Thirty-eight patients with blood cancers, including acute myeloid leukemia, myelodysplastic syndrome, lymphoma, myelofibrosis and others, were enrolled in the trial. All patients received the standard GvHD prevention drugs tacrolimus and methotrexate, plus a 33-day course of maraviroc that began two days before transplant. In the first 100 days after transplant, none of the patients treated with maraviroc developed GvHD in the gut or liver, which are the most severe forms of the illness. At six months, only six percent of patients treated with maraviroc had severe graft-versus-host disease, only three percent had it in their liver, and nine percent had it in their gut. Among similar patients who receive standard drugs without maraviroc, rates of severe GvHD six months after transplant are 22 percent, with liver and gut involvement seen in 15 and 27 percent of patients, respectively. At one year, the benefit of maraviroc appeared to be partially sustained, with a cumulative incidence of severe GvHD of only 15 percent, as opposed to 29 percent in patients who receive standard therapy.
Based on these data, the research team plans to try a longer treatment regimen with maraviroc in future studies, to see if they could prolong the protective effect.

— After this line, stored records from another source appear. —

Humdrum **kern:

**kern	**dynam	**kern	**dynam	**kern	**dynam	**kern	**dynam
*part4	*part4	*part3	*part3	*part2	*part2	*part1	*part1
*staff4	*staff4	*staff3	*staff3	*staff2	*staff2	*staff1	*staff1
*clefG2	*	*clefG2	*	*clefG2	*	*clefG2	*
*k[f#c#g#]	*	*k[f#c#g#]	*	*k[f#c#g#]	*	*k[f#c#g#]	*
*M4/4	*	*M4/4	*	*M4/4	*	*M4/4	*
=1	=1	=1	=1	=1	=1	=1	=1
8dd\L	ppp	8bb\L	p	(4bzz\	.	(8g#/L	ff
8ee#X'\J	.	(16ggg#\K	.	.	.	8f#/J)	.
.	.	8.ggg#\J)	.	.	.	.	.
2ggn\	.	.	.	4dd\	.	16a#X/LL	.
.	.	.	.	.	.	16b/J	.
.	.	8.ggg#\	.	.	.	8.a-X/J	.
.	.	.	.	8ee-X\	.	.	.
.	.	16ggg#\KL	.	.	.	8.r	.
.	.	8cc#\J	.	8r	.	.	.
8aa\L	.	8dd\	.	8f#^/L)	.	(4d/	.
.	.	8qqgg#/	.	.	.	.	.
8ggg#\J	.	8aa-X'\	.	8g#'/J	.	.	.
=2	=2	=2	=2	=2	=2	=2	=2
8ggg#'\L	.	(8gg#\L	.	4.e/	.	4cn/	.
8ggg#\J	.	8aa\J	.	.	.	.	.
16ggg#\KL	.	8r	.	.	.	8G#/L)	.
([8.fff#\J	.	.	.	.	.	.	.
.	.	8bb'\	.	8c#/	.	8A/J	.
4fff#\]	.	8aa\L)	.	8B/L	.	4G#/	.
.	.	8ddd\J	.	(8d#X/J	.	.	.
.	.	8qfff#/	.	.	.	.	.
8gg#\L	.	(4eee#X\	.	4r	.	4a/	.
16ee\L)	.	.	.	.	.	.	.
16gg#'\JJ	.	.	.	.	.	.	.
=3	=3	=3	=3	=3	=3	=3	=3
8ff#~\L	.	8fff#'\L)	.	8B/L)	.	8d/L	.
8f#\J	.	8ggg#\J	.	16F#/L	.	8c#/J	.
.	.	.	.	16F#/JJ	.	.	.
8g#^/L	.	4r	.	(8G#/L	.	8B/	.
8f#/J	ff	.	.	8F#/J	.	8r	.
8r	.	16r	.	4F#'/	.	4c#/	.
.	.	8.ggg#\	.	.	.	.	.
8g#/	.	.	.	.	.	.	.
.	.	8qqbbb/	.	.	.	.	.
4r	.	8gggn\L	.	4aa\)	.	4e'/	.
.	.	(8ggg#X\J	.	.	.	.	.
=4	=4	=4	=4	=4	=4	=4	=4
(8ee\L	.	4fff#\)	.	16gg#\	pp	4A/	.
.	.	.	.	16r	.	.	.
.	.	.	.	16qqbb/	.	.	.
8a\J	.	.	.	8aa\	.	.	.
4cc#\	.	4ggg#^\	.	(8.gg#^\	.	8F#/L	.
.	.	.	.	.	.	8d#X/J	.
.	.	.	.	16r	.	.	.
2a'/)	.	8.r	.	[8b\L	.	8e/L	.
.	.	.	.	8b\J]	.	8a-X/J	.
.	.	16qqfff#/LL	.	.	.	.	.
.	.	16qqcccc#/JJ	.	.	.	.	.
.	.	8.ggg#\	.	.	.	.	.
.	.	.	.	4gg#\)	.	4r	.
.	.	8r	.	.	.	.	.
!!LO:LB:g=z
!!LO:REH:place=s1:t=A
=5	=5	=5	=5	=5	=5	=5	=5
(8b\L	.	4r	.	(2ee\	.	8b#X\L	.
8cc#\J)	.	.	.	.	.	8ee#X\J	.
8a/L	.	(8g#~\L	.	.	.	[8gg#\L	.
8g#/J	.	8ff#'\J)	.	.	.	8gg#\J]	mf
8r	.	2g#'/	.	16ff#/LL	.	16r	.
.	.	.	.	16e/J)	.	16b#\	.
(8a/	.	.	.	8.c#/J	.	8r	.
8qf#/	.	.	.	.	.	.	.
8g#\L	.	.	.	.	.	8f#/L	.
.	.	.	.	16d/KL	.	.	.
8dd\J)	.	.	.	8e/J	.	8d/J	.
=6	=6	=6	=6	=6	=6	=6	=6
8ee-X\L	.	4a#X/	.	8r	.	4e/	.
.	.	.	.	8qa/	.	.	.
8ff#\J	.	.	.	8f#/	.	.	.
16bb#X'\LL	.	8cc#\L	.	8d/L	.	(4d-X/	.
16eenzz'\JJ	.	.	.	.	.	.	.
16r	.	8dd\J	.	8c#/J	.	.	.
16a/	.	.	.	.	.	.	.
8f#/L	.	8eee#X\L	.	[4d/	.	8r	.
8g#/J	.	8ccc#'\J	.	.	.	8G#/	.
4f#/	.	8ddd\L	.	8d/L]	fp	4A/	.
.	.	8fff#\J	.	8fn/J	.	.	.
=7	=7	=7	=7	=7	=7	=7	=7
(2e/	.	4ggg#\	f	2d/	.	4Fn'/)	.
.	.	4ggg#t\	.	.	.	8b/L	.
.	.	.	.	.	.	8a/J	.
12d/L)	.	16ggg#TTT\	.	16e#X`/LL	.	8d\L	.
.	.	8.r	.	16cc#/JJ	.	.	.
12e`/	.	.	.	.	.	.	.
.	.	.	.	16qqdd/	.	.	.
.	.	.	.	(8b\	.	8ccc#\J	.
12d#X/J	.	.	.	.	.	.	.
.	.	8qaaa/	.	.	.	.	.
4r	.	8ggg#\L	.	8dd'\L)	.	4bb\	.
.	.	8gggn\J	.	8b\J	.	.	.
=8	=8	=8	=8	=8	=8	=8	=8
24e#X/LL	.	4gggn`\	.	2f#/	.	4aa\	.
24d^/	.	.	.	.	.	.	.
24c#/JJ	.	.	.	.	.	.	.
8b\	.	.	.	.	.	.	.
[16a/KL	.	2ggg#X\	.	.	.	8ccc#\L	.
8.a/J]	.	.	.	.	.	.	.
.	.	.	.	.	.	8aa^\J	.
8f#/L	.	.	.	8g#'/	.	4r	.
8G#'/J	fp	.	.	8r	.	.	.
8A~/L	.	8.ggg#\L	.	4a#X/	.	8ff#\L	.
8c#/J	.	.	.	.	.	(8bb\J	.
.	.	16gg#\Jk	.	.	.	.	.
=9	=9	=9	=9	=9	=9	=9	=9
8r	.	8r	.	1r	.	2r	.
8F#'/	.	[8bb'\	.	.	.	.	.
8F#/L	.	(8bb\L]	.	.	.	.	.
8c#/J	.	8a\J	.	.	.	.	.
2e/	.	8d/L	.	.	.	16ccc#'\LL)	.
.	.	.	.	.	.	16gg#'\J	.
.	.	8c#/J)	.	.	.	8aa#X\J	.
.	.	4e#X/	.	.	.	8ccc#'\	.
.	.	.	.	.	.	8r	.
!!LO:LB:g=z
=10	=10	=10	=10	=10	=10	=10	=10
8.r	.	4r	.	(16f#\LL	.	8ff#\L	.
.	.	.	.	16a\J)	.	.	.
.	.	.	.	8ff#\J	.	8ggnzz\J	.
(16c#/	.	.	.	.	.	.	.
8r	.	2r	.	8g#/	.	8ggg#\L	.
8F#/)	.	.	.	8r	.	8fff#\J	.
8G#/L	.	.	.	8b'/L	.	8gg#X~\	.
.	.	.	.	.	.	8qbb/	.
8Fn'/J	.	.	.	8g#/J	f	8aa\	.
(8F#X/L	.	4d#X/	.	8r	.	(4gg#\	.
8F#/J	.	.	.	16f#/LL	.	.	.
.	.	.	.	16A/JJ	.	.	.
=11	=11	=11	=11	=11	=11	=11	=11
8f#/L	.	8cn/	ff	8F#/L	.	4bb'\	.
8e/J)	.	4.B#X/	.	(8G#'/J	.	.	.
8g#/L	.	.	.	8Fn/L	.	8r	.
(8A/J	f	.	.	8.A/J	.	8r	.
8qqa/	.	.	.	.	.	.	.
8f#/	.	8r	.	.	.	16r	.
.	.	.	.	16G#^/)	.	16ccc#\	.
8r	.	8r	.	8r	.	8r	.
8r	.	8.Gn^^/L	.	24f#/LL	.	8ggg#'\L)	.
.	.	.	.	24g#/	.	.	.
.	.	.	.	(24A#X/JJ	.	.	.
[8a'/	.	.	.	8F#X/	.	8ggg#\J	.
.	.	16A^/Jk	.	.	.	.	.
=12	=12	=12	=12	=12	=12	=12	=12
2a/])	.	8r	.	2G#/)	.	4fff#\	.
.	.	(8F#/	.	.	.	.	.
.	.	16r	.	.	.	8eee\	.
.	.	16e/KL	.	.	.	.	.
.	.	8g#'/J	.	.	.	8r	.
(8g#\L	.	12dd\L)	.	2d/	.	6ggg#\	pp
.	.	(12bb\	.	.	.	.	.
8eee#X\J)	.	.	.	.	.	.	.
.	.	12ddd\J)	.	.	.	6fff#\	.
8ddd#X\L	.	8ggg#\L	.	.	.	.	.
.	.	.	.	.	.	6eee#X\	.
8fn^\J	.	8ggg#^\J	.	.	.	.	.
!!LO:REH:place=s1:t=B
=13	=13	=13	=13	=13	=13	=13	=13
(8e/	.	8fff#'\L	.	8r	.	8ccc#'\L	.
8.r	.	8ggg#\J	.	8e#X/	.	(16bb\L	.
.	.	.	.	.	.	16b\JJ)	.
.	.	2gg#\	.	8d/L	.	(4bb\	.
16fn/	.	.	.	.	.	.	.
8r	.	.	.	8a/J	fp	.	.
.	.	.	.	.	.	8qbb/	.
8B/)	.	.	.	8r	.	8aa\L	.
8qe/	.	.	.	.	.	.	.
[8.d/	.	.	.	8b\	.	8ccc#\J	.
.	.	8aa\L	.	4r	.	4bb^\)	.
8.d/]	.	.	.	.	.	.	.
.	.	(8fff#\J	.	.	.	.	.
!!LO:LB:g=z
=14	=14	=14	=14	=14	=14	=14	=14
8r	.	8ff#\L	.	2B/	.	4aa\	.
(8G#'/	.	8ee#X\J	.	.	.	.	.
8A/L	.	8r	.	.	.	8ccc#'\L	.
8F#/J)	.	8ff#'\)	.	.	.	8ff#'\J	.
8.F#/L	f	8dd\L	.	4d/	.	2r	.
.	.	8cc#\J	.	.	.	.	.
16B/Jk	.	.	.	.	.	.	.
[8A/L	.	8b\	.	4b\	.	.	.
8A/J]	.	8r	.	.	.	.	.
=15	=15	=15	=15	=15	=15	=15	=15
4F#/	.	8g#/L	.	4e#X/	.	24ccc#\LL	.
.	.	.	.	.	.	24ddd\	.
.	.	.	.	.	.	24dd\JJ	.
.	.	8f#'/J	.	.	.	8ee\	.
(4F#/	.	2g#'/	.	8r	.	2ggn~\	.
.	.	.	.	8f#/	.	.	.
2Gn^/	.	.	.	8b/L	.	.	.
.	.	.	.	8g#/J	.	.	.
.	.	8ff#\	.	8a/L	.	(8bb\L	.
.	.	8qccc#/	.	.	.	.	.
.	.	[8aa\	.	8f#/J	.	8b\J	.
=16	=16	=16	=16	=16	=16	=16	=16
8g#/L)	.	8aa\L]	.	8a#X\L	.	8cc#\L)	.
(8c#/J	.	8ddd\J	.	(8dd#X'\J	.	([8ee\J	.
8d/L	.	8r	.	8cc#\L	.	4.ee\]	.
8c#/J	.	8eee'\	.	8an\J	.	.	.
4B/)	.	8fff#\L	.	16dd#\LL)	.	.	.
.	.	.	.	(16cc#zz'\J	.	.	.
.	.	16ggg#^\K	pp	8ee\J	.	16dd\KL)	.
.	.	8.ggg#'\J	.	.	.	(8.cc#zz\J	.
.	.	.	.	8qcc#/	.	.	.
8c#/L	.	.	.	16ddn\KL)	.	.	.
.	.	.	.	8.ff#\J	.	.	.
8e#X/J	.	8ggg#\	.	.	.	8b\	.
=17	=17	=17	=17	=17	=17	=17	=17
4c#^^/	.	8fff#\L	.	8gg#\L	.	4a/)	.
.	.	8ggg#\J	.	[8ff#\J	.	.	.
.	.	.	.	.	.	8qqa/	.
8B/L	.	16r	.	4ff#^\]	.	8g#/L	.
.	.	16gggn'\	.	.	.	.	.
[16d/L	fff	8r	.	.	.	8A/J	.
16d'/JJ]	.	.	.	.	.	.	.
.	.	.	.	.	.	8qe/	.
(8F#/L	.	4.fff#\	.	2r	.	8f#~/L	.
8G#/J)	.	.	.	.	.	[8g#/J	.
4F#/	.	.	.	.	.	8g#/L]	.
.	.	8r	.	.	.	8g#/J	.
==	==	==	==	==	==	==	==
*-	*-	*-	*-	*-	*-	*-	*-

The differential impact of maraviroc on the liver and gut indicates that the drug is working as expected, by limiting the movement of immune cells called T lymphocytes to specific organs in the body. Maraviroc works by blocking the CCR5 receptor on lymphocytes, preventing the cells from trafficking to certain organs. The researchers saw no effect on skin GvHD, so they theorize that the CCR5 receptor might be more important for recruiting lymphocytes into the liver and the gut than for the skin.
Maraviroc treatment did not appear to increase treatment-related toxicities in these patients, nor did it alter the relapse rate of their underlying disease or risk of infection, and it did not slow the amount of time it took for patients’ new immune systems to engraft in their bodies.
David Porter, MD, professor of Medicine and director of Blood and Marrow Transplantation in the Abramson Cancer Center, and Robert Vonderheide, MD, DPhil, associate professor of Medicine and Associate Director for Translational Research at the Abramson Cancer Center, are the senior authors of the study.
Funding support for this investigator-initiated trial comes from the Abramson Cancer Center, the Leukemia and Lymphoma Society, the American Society of Hematology, the National Cancer Institute and the National Heart, Lung, and Blood Institute of the National Institutes of Health (K24-CA117879, P30-CA16520, and U01-HL069286), the American Society of Clinical Oncology, and Pfizer, the maker of maraviroc.